DARPA launched Liberty Lifter in 2022 with the goal of producing an aircraft capable of carrying large, heavy loads and of taking off and landing on water without ground or ship-based infrastructure.

San Diego-based General Atomics, which produces popular UAS platforms including the MQ-9 Reaper and MQ-1C Gray Eagle, was selected for the programme last November. The company received a $7.96 million development contract.

“Our experience in maritime aircraft such as the MQ-9B SkyGuardian and SeaGuardian will help advance the capabilities of the Liberty Lifter concept and expand our cargo aircraft portfolio,” General Atomics president David Alexander said on 1 February.


Source: DARPA

Rendering of General Atomics’ Liberty Lifter concept – a twin-hull, mid-wing design with 12 turboshaft engines

Aurora, an aerospace technology developer purchased by Boeing in 2017, now follows General Atomics on Liberty Lifter. The company confirmed on 1 February it was selected by DARPA for Phase 1 and has received six months of funding to reach “conceptual design review of a wing-in-ground-effect seaplane”.

“Aurora’s point-of-departure concept is a high-wing mono-hull seaplane designed for affordable full-scale production and extended maritime operations, including at high sea states and in high-traffic areas,” the company says.

The initial Liberty Lifter contract includes an executable option to continue work through preliminary design review, Aurora notes.

DARPA says it established several target goals for the Liberty Lifter demonstrator designs, with the aircraft being similar in size and capacity to Boeing’s C-17 Globemaster cargo transport jet.

“Goals include taking off and landing in Sea State 4, sustained on-water operation up to Sea State 5 and extended flight close to the water in ground effect, with the capability to fly out of ground effect at altitudes up to 10,000 feet above sea level,” the agency notes.

Sea State 5 ocean conditions include wave heights of 2.5-4m (8-13ft), under the World Meteorological Organization’s sea state code.

DARPA notes the General Atomics team has selected a twin-hull, mid-wing design to “optimise on-water stability”. The proposal employs distributed propulsion using 12 turboshaft engines.

Aurora’s initial approach “more closely resembles a traditional flying boat, with a single hull, high wing and eight turboprops for primary propulsion”, the agency says.


Source: DARPA

Aurora Flight Sciences’ Liberty Lifter concept uses a single hull, high-wing design and eight turboprops for primary propulsion

The Liberty Lifter concept was borne from a perceived vulnerability of traditional heavy lift platforms, both aerial and maritime.

“Although current sealift is very efficient in transporting large amounts of payload, it is vulnerable to threats, requires functional ports and results in long transit times,” DARPA noted when announcing the initiative. “Traditional airlift is much faster, but has limited ability to support maritime operations.”

The agency hopes Liberty Lifter will demonstrate “a leap in operational logistics capabilities”, it said.

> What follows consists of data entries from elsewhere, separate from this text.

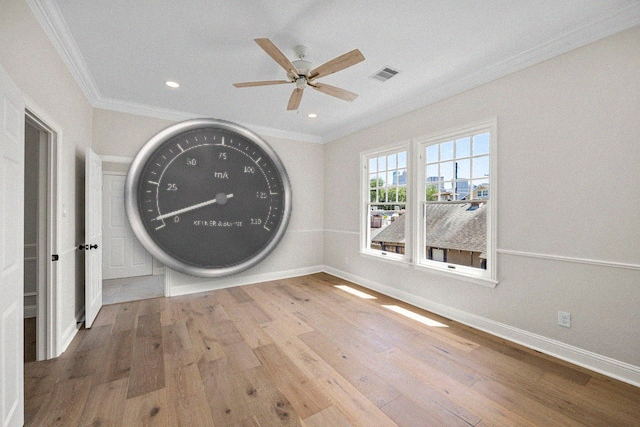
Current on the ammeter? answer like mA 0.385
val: mA 5
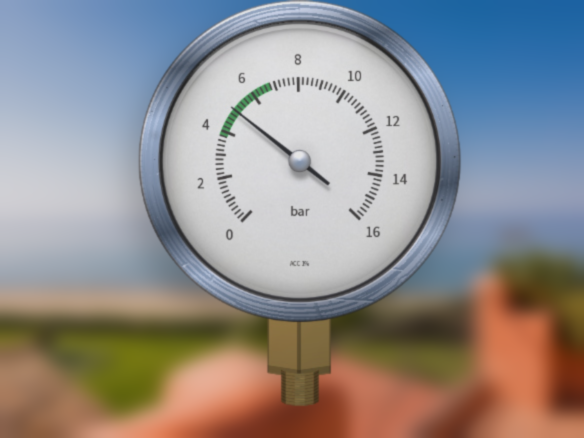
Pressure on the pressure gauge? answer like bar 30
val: bar 5
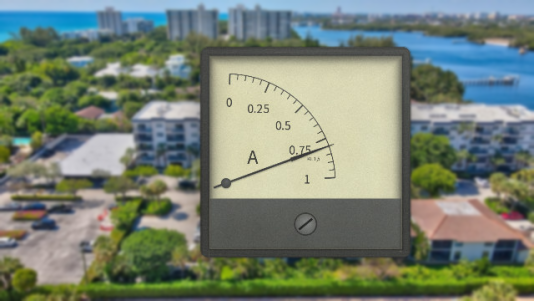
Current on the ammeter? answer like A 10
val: A 0.8
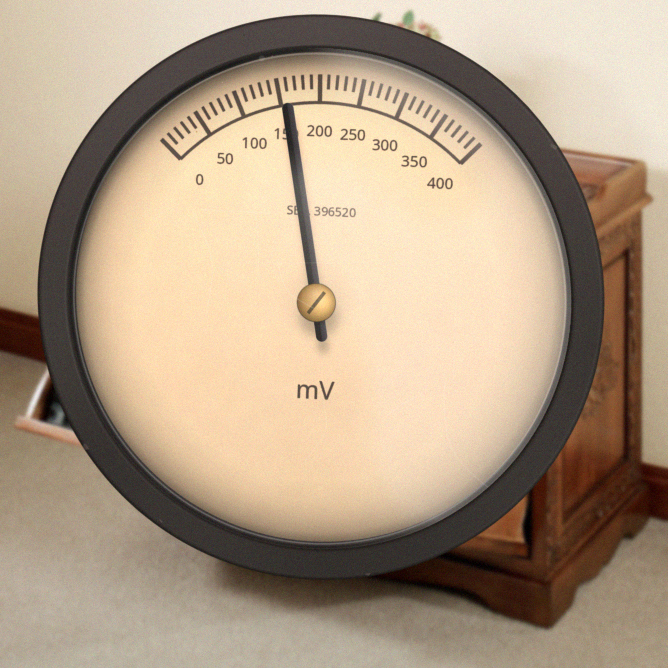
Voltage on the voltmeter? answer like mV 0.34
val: mV 160
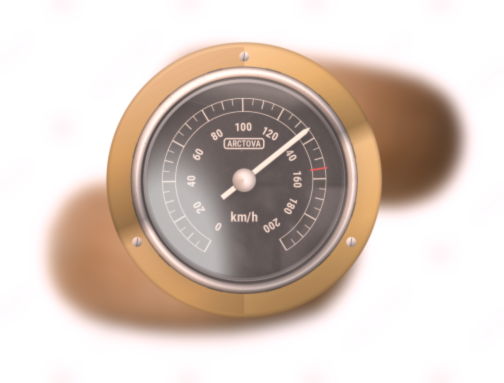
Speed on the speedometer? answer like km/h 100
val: km/h 135
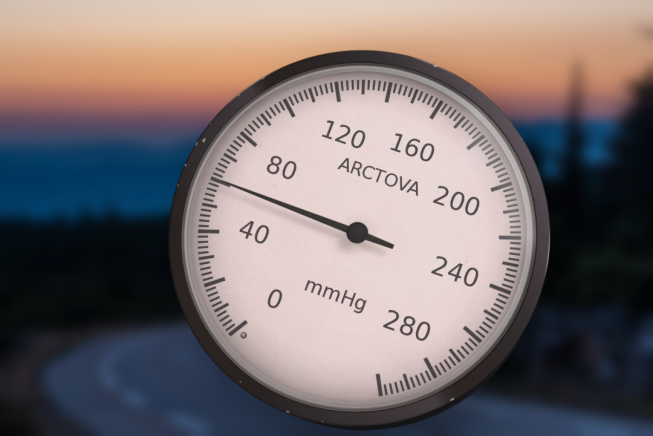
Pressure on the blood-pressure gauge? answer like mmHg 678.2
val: mmHg 60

During Phase 1, DARPA plans to work with Aurora and General Atomics to refine the Liberty Lifter designs “with particular attention to operational needs and operating concepts”, it says. The Phase 1 contract awards cover an 18-month period of work, including six months of conceptual design work, nine months of design maturation and three months for manufacturing planning and for test and demonstration planning reviews.

Phase 2, which includes continued detailed design, manufacturing and demonstration of a full-scale Liberty Lifter X-Plane, will begin in mid-2024.

DARPA says it anticipates teaming with one or more of the uniformed US military services to develop the Liberty Lifter concept into an operational vehicle.